(Saved data entries)

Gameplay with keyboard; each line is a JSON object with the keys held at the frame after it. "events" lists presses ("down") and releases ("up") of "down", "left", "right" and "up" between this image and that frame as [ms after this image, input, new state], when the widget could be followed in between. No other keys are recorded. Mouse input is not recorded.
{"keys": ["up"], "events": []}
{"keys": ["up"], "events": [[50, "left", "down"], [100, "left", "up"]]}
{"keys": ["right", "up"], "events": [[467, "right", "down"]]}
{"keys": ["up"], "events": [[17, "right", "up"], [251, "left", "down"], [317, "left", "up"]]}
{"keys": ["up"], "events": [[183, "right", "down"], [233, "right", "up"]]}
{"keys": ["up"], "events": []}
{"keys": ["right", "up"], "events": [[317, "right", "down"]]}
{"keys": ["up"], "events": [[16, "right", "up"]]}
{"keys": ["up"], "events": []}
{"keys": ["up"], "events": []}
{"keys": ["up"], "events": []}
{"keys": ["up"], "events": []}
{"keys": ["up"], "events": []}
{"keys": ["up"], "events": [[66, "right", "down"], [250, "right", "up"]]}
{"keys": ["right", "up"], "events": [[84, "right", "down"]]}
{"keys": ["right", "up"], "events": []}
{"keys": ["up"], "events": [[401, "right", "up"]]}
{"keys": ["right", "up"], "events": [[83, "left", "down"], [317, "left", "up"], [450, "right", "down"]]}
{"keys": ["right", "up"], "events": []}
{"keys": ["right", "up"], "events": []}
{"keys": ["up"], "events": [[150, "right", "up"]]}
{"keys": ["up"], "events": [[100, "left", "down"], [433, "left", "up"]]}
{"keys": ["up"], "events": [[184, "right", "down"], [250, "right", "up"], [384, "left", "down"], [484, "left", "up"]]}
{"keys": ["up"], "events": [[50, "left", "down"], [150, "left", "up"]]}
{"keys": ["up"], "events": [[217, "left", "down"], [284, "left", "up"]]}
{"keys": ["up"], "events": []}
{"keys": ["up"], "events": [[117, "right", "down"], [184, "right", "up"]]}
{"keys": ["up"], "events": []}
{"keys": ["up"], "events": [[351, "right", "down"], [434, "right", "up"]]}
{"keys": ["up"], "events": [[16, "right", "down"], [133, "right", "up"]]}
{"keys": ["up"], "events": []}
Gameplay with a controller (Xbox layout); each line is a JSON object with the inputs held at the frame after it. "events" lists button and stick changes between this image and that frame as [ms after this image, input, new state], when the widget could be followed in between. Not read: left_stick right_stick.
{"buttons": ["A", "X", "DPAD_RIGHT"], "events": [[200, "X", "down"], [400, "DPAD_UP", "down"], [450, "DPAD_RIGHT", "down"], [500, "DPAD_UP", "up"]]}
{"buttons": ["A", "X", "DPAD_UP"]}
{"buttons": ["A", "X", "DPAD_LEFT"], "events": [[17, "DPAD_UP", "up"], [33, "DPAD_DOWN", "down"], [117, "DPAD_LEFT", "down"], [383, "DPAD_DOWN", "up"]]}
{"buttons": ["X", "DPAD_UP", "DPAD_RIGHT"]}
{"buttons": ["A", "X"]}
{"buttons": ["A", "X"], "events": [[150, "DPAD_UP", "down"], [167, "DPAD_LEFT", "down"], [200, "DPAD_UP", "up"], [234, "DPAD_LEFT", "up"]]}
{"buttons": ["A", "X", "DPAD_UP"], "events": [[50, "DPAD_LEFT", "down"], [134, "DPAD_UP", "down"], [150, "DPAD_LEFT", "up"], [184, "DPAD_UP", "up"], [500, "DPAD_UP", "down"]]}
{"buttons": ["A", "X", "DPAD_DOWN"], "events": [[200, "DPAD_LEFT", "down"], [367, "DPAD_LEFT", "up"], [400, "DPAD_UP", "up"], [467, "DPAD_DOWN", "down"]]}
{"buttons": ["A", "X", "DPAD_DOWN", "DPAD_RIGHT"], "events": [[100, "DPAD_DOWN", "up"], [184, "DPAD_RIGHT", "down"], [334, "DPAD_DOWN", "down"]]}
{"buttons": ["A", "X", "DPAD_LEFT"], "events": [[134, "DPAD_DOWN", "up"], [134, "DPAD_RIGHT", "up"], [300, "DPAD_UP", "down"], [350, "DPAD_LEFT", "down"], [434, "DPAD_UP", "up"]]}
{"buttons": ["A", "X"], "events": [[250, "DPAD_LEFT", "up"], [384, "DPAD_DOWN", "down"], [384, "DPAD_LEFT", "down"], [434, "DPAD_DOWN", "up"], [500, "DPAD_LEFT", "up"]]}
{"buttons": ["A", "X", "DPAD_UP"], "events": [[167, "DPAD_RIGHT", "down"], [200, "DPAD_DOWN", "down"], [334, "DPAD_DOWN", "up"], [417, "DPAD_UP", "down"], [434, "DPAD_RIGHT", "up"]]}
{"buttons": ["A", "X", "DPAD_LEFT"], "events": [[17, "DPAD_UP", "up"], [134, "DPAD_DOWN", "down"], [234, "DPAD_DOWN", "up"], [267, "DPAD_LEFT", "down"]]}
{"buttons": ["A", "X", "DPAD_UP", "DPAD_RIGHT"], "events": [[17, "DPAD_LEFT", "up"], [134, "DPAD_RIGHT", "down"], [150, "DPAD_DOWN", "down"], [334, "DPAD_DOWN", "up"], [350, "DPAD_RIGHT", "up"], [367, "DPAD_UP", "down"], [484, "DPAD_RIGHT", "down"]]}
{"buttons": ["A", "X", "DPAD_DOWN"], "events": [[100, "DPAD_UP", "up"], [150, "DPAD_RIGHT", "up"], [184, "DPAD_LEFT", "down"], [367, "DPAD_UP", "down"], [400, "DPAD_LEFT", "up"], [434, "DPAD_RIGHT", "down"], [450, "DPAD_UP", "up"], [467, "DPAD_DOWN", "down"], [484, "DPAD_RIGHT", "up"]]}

WHAT YOU HAVE TO DO
An exact restatement of all the entries above is needed.

ANSWER SECTION
Gameplay with keyboard; each line is a JSON object with the keys held at the frame after it. "events" lists presses ("down") and releases ("up") of "down", "left", "right" and "up" between this image and that frame as [ms after this image, input, new state], when the widget could be followed in between. No other keys are recorded. Mouse input is not recorded.
{"keys": ["up"], "events": []}
{"keys": ["up"], "events": [[50, "left", "down"], [100, "left", "up"]]}
{"keys": ["right", "up"], "events": [[467, "right", "down"]]}
{"keys": ["up"], "events": [[17, "right", "up"], [251, "left", "down"], [317, "left", "up"]]}
{"keys": ["up"], "events": [[183, "right", "down"], [233, "right", "up"]]}
{"keys": ["up"], "events": []}
{"keys": ["right", "up"], "events": [[317, "right", "down"]]}
{"keys": ["up"], "events": [[16, "right", "up"]]}
{"keys": ["up"], "events": []}
{"keys": ["up"], "events": []}
{"keys": ["up"], "events": []}
{"keys": ["up"], "events": []}
{"keys": ["up"], "events": []}
{"keys": ["up"], "events": [[66, "right", "down"], [250, "right", "up"]]}
{"keys": ["right", "up"], "events": [[84, "right", "down"]]}
{"keys": ["right", "up"], "events": []}
{"keys": ["up"], "events": [[401, "right", "up"]]}
{"keys": ["right", "up"], "events": [[83, "left", "down"], [317, "left", "up"], [450, "right", "down"]]}
{"keys": ["right", "up"], "events": []}
{"keys": ["right", "up"], "events": []}
{"keys": ["up"], "events": [[150, "right", "up"]]}
{"keys": ["up"], "events": [[100, "left", "down"], [433, "left", "up"]]}
{"keys": ["up"], "events": [[184, "right", "down"], [250, "right", "up"], [384, "left", "down"], [484, "left", "up"]]}
{"keys": ["up"], "events": [[50, "left", "down"], [150, "left", "up"]]}
{"keys": ["up"], "events": [[217, "left", "down"], [284, "left", "up"]]}
{"keys": ["up"], "events": []}
{"keys": ["up"], "events": [[117, "right", "down"], [184, "right", "up"]]}
{"keys": ["up"], "events": []}
{"keys": ["up"], "events": [[351, "right", "down"], [434, "right", "up"]]}
{"keys": ["up"], "events": [[16, "right", "down"], [133, "right", "up"]]}
{"keys": ["up"], "events": []}
Gameplay with a controller (Xbox layout); each line is a JSON object with the inputs held at the frame after it. "events" lists button and stick changes between this image and that frame as [ms after this image, input, new state], when the widget could be followed in between. Not read: left_stick right_stick.
{"buttons": ["A", "X", "DPAD_RIGHT"], "events": [[200, "X", "down"], [400, "DPAD_UP", "down"], [450, "DPAD_RIGHT", "down"], [500, "DPAD_UP", "up"]]}
{"buttons": ["A", "X", "DPAD_UP"]}
{"buttons": ["A", "X", "DPAD_LEFT"], "events": [[17, "DPAD_UP", "up"], [33, "DPAD_DOWN", "down"], [117, "DPAD_LEFT", "down"], [383, "DPAD_DOWN", "up"]]}
{"buttons": ["X", "DPAD_UP", "DPAD_RIGHT"]}
{"buttons": ["A", "X"]}
{"buttons": ["A", "X"], "events": [[150, "DPAD_UP", "down"], [167, "DPAD_LEFT", "down"], [200, "DPAD_UP", "up"], [234, "DPAD_LEFT", "up"]]}
{"buttons": ["A", "X", "DPAD_UP"], "events": [[50, "DPAD_LEFT", "down"], [134, "DPAD_UP", "down"], [150, "DPAD_LEFT", "up"], [184, "DPAD_UP", "up"], [500, "DPAD_UP", "down"]]}
{"buttons": ["A", "X", "DPAD_DOWN"], "events": [[200, "DPAD_LEFT", "down"], [367, "DPAD_LEFT", "up"], [400, "DPAD_UP", "up"], [467, "DPAD_DOWN", "down"]]}
{"buttons": ["A", "X", "DPAD_DOWN", "DPAD_RIGHT"], "events": [[100, "DPAD_DOWN", "up"], [184, "DPAD_RIGHT", "down"], [334, "DPAD_DOWN", "down"]]}
{"buttons": ["A", "X", "DPAD_LEFT"], "events": [[134, "DPAD_DOWN", "up"], [134, "DPAD_RIGHT", "up"], [300, "DPAD_UP", "down"], [350, "DPAD_LEFT", "down"], [434, "DPAD_UP", "up"]]}
{"buttons": ["A", "X"], "events": [[250, "DPAD_LEFT", "up"], [384, "DPAD_DOWN", "down"], [384, "DPAD_LEFT", "down"], [434, "DPAD_DOWN", "up"], [500, "DPAD_LEFT", "up"]]}
{"buttons": ["A", "X", "DPAD_UP"], "events": [[167, "DPAD_RIGHT", "down"], [200, "DPAD_DOWN", "down"], [334, "DPAD_DOWN", "up"], [417, "DPAD_UP", "down"], [434, "DPAD_RIGHT", "up"]]}
{"buttons": ["A", "X", "DPAD_LEFT"], "events": [[17, "DPAD_UP", "up"], [134, "DPAD_DOWN", "down"], [234, "DPAD_DOWN", "up"], [267, "DPAD_LEFT", "down"]]}
{"buttons": ["A", "X", "DPAD_UP", "DPAD_RIGHT"], "events": [[17, "DPAD_LEFT", "up"], [134, "DPAD_RIGHT", "down"], [150, "DPAD_DOWN", "down"], [334, "DPAD_DOWN", "up"], [350, "DPAD_RIGHT", "up"], [367, "DPAD_UP", "down"], [484, "DPAD_RIGHT", "down"]]}
{"buttons": ["A", "X", "DPAD_DOWN"], "events": [[100, "DPAD_UP", "up"], [150, "DPAD_RIGHT", "up"], [184, "DPAD_LEFT", "down"], [367, "DPAD_UP", "down"], [400, "DPAD_LEFT", "up"], [434, "DPAD_RIGHT", "down"], [450, "DPAD_UP", "up"], [467, "DPAD_DOWN", "down"], [484, "DPAD_RIGHT", "up"]]}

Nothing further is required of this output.